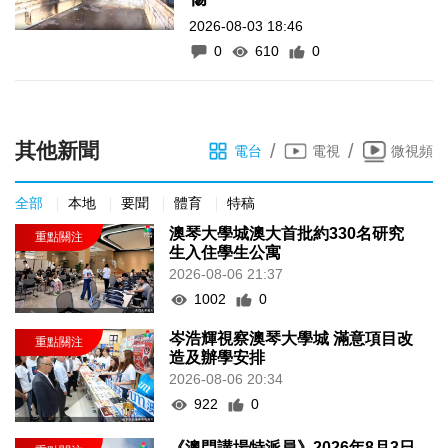
2026-08-03 18:46
0
610
0
其他新聞
/
/
電台
電視
微視頻
全部
本地
要聞
體育
特稿
澳琴大學城澳大首批約330名研究
生入住學生公寓
2026-08-06 21:37
1002
0
岑浩輝視察澳琴大學城 滿意項目改
造及辦學安排
2026-08-06 20:34
922
0
《澳門講場特派員》2026年8月3日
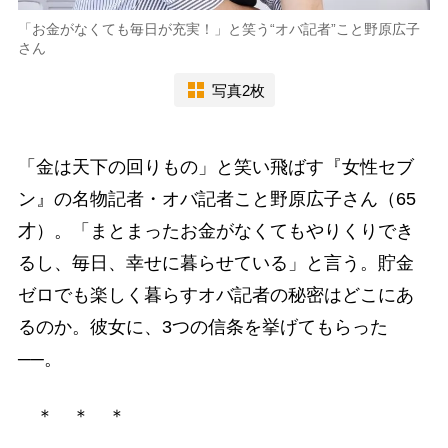
「お金がなくても毎日が充実！」と笑う“オバ記者”こと野原広子
さん
写真2枚
「金は天下の回りもの」と笑い飛ばす『女性セブ
ン』の名物記者・オバ記者こと野原広子さん（65
才）。「まとまったお金がなくてもやりくりでき
るし、毎日、幸せに暮らせている」と言う。貯金
ゼロでも楽しく暮らすオバ記者の秘密はどこにあ
るのか。彼女に、3つの信条を挙げてもらった
──。
＊ ＊ ＊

◆ ◆ ◆ ◆ ◆

• _WORK TO COMPLETE_: Write the data out again word for word; leave the pictures behind.

• _ANSWER TO THE PROBLEM_:
2026-08-03 18:46
0
610
0
其他新聞
/
/
電台
電視
微視頻
全部
本地
要聞
體育
特稿
澳琴大學城澳大首批約330名研究
生入住學生公寓
2026-08-06 21:37
1002
0
岑浩輝視察澳琴大學城 滿意項目改
造及辦學安排
2026-08-06 20:34
922
0
《澳門講場特派員》2026年8月3日
「お金がなくても毎日が充実！」と笑う“オバ記者”こと野原広子
さん
写真2枚
「金は天下の回りもの」と笑い飛ばす『女性セブ
ン』の名物記者・オバ記者こと野原広子さん（65
才）。「まとまったお金がなくてもやりくりでき
るし、毎日、幸せに暮らせている」と言う。貯金
ゼロでも楽しく暮らすオバ記者の秘密はどこにあ
るのか。彼女に、3つの信条を挙げてもらった
──。
＊ ＊ ＊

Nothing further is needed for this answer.